- _PASSAGE SHOWN_
■ ■ ■ ■
Even if you do eat fish or regularly take a fish oil supplement, it’s always a good idea to add ALA to your diet. A Harvard study concluded that ALA may help improve cardiovascular health through various biological mechanisms—including platelet function, inflammation reduction, endothelial cell activity, and arrhythmia control.

Your Diet May be Missing More Than Just Omega-3 Benefits 

There can be a few other deficiencies in those that follow a vegetarian diet. These deficiencies include protein, vitamin B12, and carnitine (along with a few others).

Vegetarians and vegans must be sure to get the important nutrients from the foods they have removed from their diet—meaning they need to find other food sources or supplements. Here is how to make up the deficit and avoid health issues related to these deficiencies.

Be Proactive in Getting Your Protein

Plant sources are the easiest way to address protein deficiency in most vegetarian diets. Some good vegetarian sources for protein include fermented tofu, nuts, and quinoa—a grain that grows in the Andes. In fact, quinoa is just about the only vegetable source that actually contains a balanced set of the essential amino acids. It’s high in fiber, phosphorus, magnesium, and iron and can be used instead of rice in stir fry.

Endeavor to Not Be B12 Deficient

It’s important for vegetarians and vegans to consider their requirement for vitamin B12. Meat and dairy are natural sources for this B vitamin, meaning vegans are often low in this crucial nutrient that helps to maintain nervous system function and normal homocysteine levels while also helping to prevent pernicious anemia.

There aren’t any plant sources for vitamin B12, so vegetarians and vegans should take a supplement to get the amounts they need. Fortunately, supplemental B12 is vegan-friendly. It’s a synthetic form called cyanocobalamin.
■ ■ ■ ■
- _PROVIDED INFORMATION_
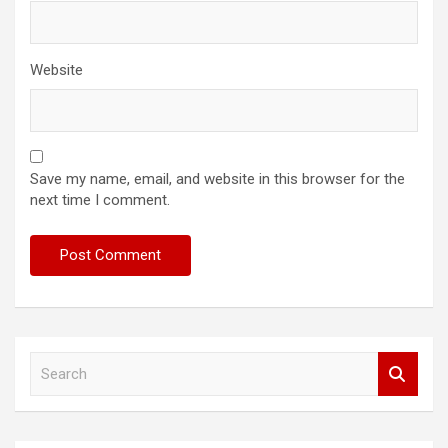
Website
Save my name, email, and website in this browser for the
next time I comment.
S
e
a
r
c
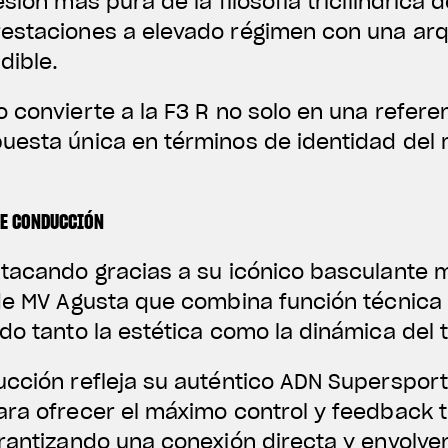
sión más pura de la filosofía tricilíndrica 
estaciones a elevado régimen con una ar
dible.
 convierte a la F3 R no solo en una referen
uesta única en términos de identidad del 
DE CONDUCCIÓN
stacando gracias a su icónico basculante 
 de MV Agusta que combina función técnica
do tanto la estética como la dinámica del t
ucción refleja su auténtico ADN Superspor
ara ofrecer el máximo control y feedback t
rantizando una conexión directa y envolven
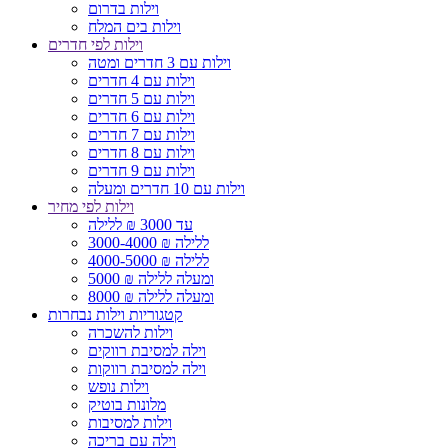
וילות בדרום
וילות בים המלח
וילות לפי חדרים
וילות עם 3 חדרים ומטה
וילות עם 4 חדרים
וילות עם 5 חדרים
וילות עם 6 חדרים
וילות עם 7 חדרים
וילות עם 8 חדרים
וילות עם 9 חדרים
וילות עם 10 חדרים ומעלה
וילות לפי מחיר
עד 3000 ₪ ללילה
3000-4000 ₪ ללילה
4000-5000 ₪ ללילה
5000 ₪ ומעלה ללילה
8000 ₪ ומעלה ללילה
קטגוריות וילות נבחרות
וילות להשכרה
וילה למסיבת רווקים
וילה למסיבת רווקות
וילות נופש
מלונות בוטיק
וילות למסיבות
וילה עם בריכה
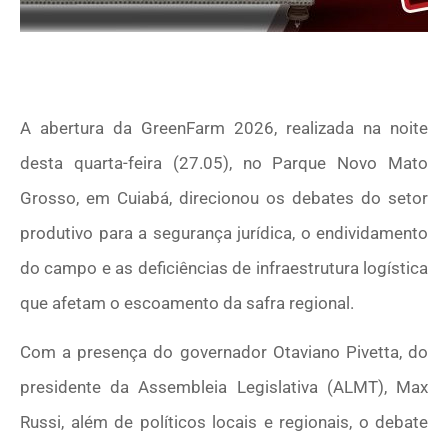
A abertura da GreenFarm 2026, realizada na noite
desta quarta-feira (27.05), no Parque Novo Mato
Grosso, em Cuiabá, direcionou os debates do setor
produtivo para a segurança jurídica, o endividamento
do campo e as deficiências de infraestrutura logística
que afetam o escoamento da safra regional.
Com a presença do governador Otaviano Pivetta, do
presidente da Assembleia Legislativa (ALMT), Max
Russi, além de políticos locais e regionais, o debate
■ ■ ■ ■
- _ACTIVITY 1_
According to the passage on vegetarian diets, what is the synthetic form of supplemental vitamin B12 called?
- _ACTIVITY 2_
Using the passage on vegetarian diets, decide whether each statement agrees with it. Answer yes or no for each and quote the words that decide it.
(a) Quinoa is a grain that grows in the Andes.
(b) Vegetarians can get vitamin B12 from several plant sources.
(c) A Harvard study linked ALA to arrhythmia control.
- _ACTIVITY 3_
Reproduce word for word the part of the passage on vegetarian diets between "Endeavor to Not" and "prevent pernicious anemia.", inclusive.

- _FINAL ANSWER 1_
Cyanocobalamin.

- _FINAL ANSWER 2_
(a) Yes: "quinoa—a grain that grows in the Andes"
(b) No: "There aren’t any plant sources for vitamin B12"
(c) Yes: "A Harvard study concluded that ALA may help improve cardiovascular health through various biological mechanisms—including platelet function, inflammation reduction, endothelial cell activity, and arrhythmia control."

- _FINAL ANSWER 3_
Endeavor to Not Be B12 Deficient

It’s important for vegetarians and vegans to consider their requirement for vitamin B12. Meat and dairy are natural sources for this B vitamin, meaning vegans are often low in this crucial nutrient that helps to maintain nervous system function and normal homocysteine levels while also helping to prevent pernicious anemia.